It’s no surprise, then, that we’ve seen a blossoming of books, courses, and entire educational programs aimed specifically at training data scientists.
But there are many people, myself included, who like to do part or all of their learning from books. Being able to re-read important sections, pause to think over a problem, and circle back around to earlier chapters combine to make for a very effective way to climb the learning curve.
Below is advice on learning data science from books, along with some of the best books on data science. This is a mix of my own personal experience and research I’ve done on the most popular titles.
Can You Learn Data Science from Books?
First, to address a question some people might have: is data science the sort of thing that can be learned from a book?
The answer is yes, but you have to make sure you’re applying the lessons you learn. Like coding, data science is an active process. You won’t get very far learning to code by simply reading words on a page. You have to type code, discover you’ve made an error, and start hunting down the bug. You have to realize that the language has shifted just a bit since the book was published and head to stack overflow to see if you can figure out how to proceed.
This is the only way to make coding a living skill, and the same applies to data science.
The Best Books for Learning Data Science
Before we get to specific recommendations, it’s important to determine your focus. Are you looking for real world applications and case studies or for something more academic? Are you looking for an introduction to data science, or are you looking for something more advanced? There are many focus topics for data science, like machine learning, deep learning, neural networks, data visualizations, and business intelligence.
There are also books with a programming language focus, that may specifically teach machine learning with Python. It’s important to know what you’re looking for when searching for a book.
This list could be multiplied 50 times and still not cover every worthy title, but here are some of my favorite recommendations for books covering machine learning, with a focus on good introductions to machine learning:
- Thinkstats, Allen B. Downey. I went back and forth on whether or not to include a text devoted exclusively to probability theory on this list because there’s almost nothing more foundational to data science. Downey’s book does a great job of covering just what an aspiring analyst needs to know.
- Data Science From Scratch, Joel Grus.
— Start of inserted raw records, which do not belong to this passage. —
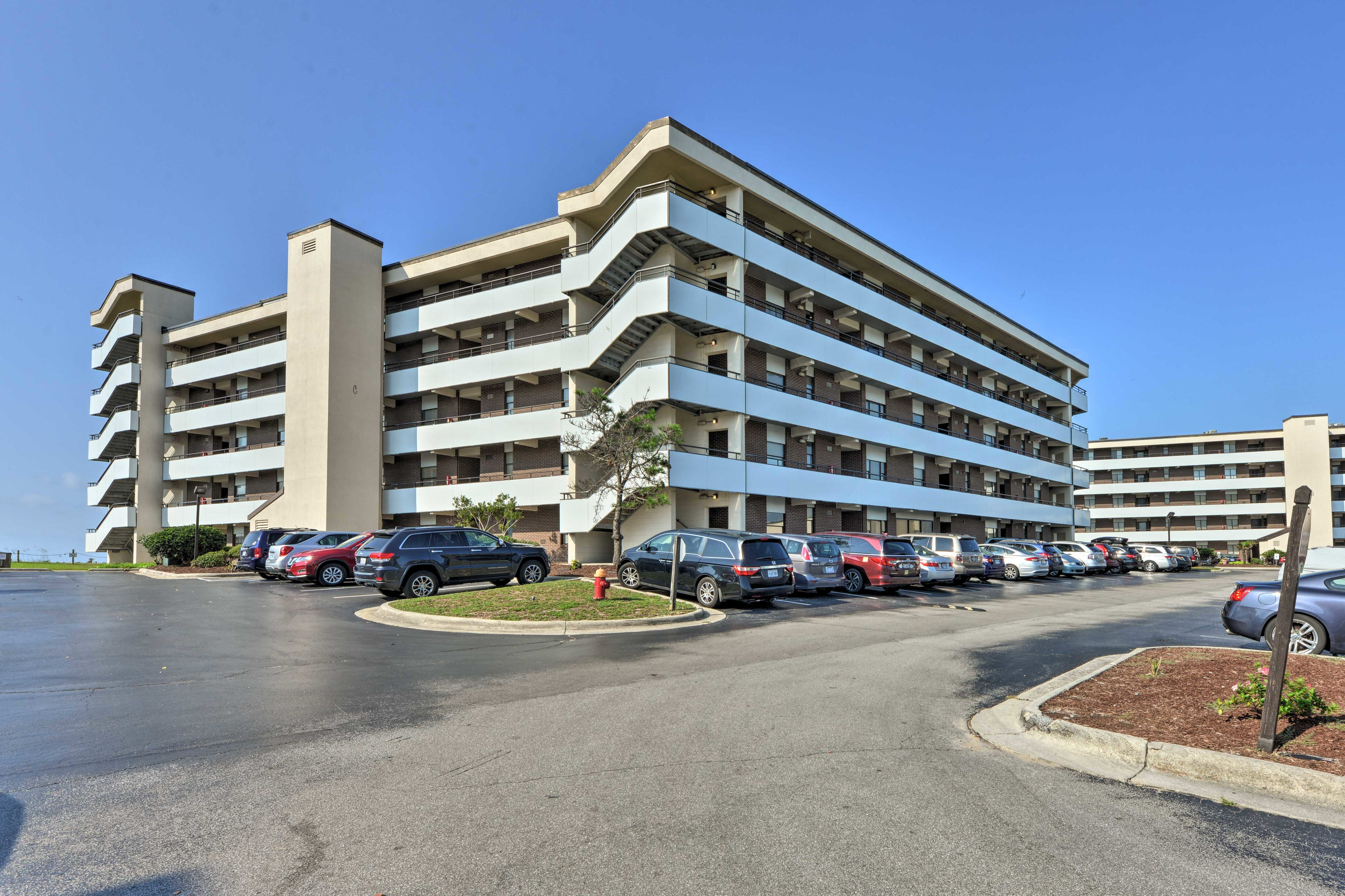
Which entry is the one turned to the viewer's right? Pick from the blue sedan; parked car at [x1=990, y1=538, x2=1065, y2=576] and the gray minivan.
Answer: the blue sedan

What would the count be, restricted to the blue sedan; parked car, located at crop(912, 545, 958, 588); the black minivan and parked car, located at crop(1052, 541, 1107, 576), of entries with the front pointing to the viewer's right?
1

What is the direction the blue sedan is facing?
to the viewer's right

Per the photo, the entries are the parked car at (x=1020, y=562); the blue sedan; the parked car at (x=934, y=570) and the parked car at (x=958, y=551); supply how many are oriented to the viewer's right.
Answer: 1

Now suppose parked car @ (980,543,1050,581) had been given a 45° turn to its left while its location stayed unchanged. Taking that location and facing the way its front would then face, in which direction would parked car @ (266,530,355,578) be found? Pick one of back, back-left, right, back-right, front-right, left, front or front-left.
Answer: front-left

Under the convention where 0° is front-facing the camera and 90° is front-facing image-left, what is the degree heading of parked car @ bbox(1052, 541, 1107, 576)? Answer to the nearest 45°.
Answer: approximately 135°

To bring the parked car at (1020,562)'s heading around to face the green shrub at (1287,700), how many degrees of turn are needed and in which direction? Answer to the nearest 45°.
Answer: approximately 135° to its left

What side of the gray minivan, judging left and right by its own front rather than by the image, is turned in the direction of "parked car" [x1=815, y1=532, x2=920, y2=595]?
right

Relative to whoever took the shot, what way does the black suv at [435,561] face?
facing away from the viewer and to the right of the viewer

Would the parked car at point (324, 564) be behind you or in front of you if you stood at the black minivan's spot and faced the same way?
in front

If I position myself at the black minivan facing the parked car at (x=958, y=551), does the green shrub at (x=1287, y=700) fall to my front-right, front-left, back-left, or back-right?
back-right

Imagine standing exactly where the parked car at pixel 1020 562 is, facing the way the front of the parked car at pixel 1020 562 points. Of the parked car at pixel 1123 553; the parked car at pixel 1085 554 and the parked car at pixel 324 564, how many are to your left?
1

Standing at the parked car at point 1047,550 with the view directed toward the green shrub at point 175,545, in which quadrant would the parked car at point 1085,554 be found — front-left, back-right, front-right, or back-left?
back-right

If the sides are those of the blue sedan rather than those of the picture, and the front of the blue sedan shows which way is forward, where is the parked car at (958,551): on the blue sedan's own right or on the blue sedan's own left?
on the blue sedan's own left

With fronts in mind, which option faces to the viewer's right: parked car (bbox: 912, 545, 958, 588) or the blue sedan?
the blue sedan
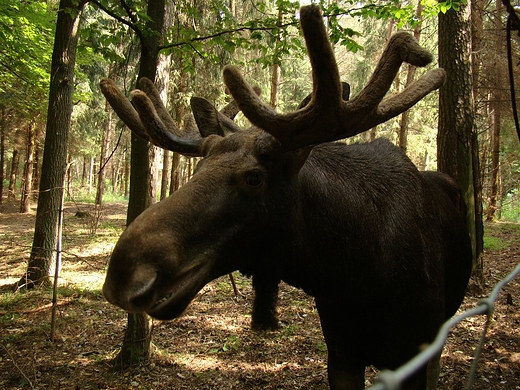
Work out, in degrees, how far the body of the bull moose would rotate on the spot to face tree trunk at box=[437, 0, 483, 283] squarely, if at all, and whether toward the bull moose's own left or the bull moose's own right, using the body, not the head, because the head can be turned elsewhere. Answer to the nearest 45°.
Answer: approximately 180°

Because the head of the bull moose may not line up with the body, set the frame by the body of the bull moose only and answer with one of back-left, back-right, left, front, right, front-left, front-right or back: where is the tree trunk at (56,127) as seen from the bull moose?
right

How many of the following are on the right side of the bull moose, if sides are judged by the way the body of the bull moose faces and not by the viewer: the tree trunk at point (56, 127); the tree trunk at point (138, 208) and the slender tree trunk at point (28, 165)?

When you’re starting from the beginning, you need a book that does too. Take your time here to build a good foundation.
- An Introduction to Statistical Learning, Gareth James, Daniela Witten, Trevor Hastie, Robert Tibshirani. One of the foundational texts for data science–you’ll be hard pressed to find a more pithy and thorough overview of the major data science algorithms.
- Python for Data Analysis, Wes McKinney. This book will teach you data science through Python, Numy, and Pandas, three of the most important tools you can learn. If you get a job in data science, you will almost certainly be using them on a regular basis.
- Understanding Machine Learning, Shai Shalev-Shwartz and Shai Ben-David. Machine Learning is all the rage these days, but there’s a lot of nonsense mixed in with genuinely exciting advancements. Whether you do ML or not, you need to understand the math behind it.
This list should keep you busy for a good while!